La troisième limite est sociale : le modèle coopératif attire majoritairement des ménages de classe moyenne éduqués, sensibles aux enjeux environnementaux. Les ménages précarisés — ceux qui auraient le plus à gagner d'un tarif réduit et stable — sont sous-représentés. Certaines coopératives (notamment CLEF à Ottignies) ont lancé des programmes spécifiques pour les ménages à revenus modestes, avec des parts sociales à 100 euros et un accompagnement personnalisé. C'est une voie à généraliser.

🏠 Chez vous Vous pouvez devenir coopérateur Cociter même si vous n'avez pas de panneaux solaires. C'est un investissement financier (250-500 euros) qui vous donne accès à un tarif réduit et stable, un dividende annuel et la satisfaction de financer directement des installations renouvelables locales. Si vous avez des panneaux solaires et que vous habitez à proximité d'une communauté d'énergie, vous pouvez aussi partager votre surplus avec vos voisins via le cadre légal wallon des CER.

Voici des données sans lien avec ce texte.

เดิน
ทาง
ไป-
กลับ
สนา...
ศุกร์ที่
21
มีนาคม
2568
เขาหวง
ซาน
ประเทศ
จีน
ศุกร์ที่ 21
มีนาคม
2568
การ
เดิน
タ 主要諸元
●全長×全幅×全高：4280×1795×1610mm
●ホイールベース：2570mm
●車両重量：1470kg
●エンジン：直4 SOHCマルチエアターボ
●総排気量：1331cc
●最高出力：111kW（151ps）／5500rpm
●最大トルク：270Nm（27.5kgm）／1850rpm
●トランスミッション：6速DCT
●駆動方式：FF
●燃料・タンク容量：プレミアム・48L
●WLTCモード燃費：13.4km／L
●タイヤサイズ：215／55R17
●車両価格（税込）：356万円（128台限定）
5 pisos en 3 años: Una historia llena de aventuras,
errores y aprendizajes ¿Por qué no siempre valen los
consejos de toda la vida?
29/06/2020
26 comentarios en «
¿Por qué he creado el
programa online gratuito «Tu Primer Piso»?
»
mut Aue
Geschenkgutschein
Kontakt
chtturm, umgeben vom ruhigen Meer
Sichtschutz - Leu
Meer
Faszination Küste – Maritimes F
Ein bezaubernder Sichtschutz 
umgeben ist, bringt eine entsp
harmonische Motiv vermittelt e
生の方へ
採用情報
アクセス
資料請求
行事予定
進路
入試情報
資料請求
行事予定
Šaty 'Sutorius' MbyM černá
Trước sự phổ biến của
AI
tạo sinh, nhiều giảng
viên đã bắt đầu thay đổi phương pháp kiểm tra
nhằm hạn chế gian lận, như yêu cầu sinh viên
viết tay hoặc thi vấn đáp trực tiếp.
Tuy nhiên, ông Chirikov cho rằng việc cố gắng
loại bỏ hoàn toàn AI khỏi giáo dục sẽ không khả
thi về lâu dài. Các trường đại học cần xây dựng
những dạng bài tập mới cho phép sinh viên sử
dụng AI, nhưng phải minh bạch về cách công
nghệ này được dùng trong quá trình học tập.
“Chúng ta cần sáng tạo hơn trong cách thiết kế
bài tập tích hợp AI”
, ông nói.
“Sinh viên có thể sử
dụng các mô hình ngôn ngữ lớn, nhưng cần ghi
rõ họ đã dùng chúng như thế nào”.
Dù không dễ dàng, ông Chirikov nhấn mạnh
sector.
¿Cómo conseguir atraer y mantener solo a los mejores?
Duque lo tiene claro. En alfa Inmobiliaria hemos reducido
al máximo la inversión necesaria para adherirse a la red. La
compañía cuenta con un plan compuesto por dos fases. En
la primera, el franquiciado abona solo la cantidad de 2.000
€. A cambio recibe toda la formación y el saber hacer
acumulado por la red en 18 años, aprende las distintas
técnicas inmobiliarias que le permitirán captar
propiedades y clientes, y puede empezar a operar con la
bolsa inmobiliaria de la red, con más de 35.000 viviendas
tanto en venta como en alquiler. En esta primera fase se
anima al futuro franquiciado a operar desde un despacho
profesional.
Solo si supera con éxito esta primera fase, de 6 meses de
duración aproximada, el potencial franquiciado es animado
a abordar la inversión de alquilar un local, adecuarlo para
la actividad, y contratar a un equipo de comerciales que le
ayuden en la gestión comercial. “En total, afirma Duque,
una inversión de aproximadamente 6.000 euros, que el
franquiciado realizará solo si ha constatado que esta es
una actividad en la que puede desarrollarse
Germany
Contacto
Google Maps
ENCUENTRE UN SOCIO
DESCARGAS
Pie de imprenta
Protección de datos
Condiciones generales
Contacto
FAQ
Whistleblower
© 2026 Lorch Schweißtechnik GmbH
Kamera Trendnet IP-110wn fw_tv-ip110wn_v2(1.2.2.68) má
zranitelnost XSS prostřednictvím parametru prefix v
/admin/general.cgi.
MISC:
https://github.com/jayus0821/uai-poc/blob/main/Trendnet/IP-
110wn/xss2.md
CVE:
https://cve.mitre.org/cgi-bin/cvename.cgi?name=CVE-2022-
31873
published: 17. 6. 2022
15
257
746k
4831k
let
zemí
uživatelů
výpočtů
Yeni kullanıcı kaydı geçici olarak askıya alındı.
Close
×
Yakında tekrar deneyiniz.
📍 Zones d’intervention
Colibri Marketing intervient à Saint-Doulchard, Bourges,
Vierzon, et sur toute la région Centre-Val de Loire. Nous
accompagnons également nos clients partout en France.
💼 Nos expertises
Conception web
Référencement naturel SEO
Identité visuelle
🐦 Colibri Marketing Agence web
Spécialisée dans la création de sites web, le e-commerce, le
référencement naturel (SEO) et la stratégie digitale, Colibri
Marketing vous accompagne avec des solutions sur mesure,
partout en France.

Ce que ça change pour votre quartier — et pour la démocratie

L'énergie coopérative n'est pas seulement une question de kilowattheures et d'euros. C'est une question de pouvoir. Qui décide de l'avenir énergétique de votre commune ? Un bureau d'études mandaté par un développeur éolien luxembourgeois, ou une assemblée de citoyens qui vivent, travaillent et élèvent leurs enfants dans le village ? La réponse a des conséquences concrètes sur l'acceptabilité des projets, sur la répartition des bénéfices, sur la cohésion sociale.

Le modèle Cociter prouve qu'une autre voie est possible. Pas contre les grandes entreprises — elles ont un rôle à jouer dans les infrastructures lourdes (offshore, réseaux de transport). Mais à côté d'elles, en complément, avec des citoyens qui ne sont plus spectateurs de la transition mais acteurs. Des citoyens qui votent avec leurs parts coopératives autant qu'avec leur bulletin de vote. C'est peut-être la forme la plus concrète et la plus puissante de démocratie énergétique.